This article helps clarify when a debt going to be considered a divorce.
When family and friends lend money during a divorce, what happens to the debt?
Many people receive financial help from family or friends. Commonly this is seen in the provision of loans to buy a house, investments, or simply to help with their legal costs. During a divorce disputes frequently then arise about whether this money is a loan that needs to be paid back or whether it has in fact been gifted.
When is a loan or a debt considered?
Often in families and between friends people are reluctant to put documentation in place to clearly set out the position of the funds. This can lead to different people taking different views. The receiving person will often say that it is a loan, while their partner is more likely to say that it was a gift and therefore it is not expected to be repaid.
To prove funds received are in the form of a repayable loan, you will have to show that there’s a debt that can be enforced. Writing down a contemporaneous note at the time the loan is made is hugely beneficial. Even more so if the document is signed by each party to the loan, and sets out the terms for repayment, including timing and whether any interest is to be attached. However, it still does not guarantee that a court will acknowledge the existence of the funds provided as a loan that is repayable.
‘Hard’ Debt & ‘Soft’ Debt
In divorce, there are two classes of debt:
A ‘Hard’ debt is one that the court views similar to a commercial debt arrangement this includes a loan from a bank, an outstanding credit card, or a finance agreement often for the purchase of a car/large furniture item. A ‘Hard’ debt will be included in the assessment of the value of assets and factored into the division and settlement reached.
A ‘Soft’ debt, on the other hand, is considered by the court to be one where the lender is willing to wait for the money to be repaid or might not expect to receive it paid back at all – often, the loan is made by a family member, usually a parent, ‘in advance of an inheritance at a future date’. These debts are unlikely to be considered as liabilities having to be repaid unless there is a surplus of funds available after each party’s respective needs have been met.
Important characteristics of ‘Hard’ debt vs ‘Soft’ debt in divorce
There are no hard and fast rules governing what makes a debt ‘hard’ or ‘soft’. The Court will usually make this decision on the circumstance of each particular case and the decision can really affect how the financial settlement will be affected:
For a ‘hard’ debt:
- The money will often have been borrowed from and repayable to a bank or a financial company.

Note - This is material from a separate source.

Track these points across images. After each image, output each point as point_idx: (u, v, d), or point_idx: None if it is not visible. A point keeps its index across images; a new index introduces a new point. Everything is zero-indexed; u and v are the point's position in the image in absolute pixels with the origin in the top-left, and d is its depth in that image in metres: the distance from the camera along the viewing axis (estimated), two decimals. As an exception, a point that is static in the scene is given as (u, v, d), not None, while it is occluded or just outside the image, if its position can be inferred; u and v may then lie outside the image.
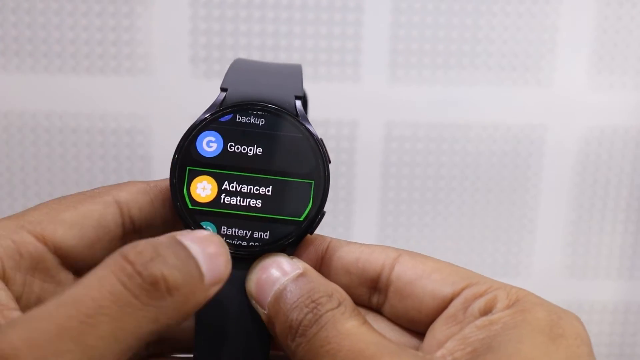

- The debt will be enforced if it is not repaid on the terms it was provided.
- The debt will have terms similar to a commercial arrangement.
- There is a written agreement covering the lending and repayment.
- There is, or will be, a written demand for payment, a threat of litigation, or actual court action.
- Once it is due for repayment, there has been no delay in enforcement of the payment.
- The amount borrowed is a significant amount to the lender and is not one they would readily write off.
For a ‘soft’ debt:
- The debt is to a family member or friend with whom good terms are kept.
- The debt is provided informally and without commercial terms for repayment of the borrowed funds.
- No written demand has been made for repayment, even if the due date for the repayment has passed.
- The lender has delayed in taking any enforcement steps for non-payment.
- The lender is likely to write off the debt.
The practical reality is that most debts will be a mix of these different factors, and will not fall easily into the explicit characteristics above. A Judge must determine which characteristics of the debt are the most important. The classification of the debt will impact the financial settlement.
Where the debt is determined to be ‘hard’ this can create further problems. Within divorce proceedings, the court does not have the power to readjust the debt which is owed. Nor do they have the power to shift the debt from one spouse to the other and so the Judge will need to decide how that debt will be repaid from the available assets.
Lender involvement in the divorce:
We are, more than ever, increasingly advising parties who have made loans – usually parents – as potential intervenors in other people’s divorces. This often results in them needing to be ‘joined’ to the divorce proceedings between the married couple to give evidence on the debt they have provided and can even result in separate proceedings to enforce the payment of the debt.
What can be done now?
Even if you or your family have provided funds to each other previously without any documentation in place, that doesn’t stop you from being able to address that now to ensure that the funds are protected and everyone is clear on the position.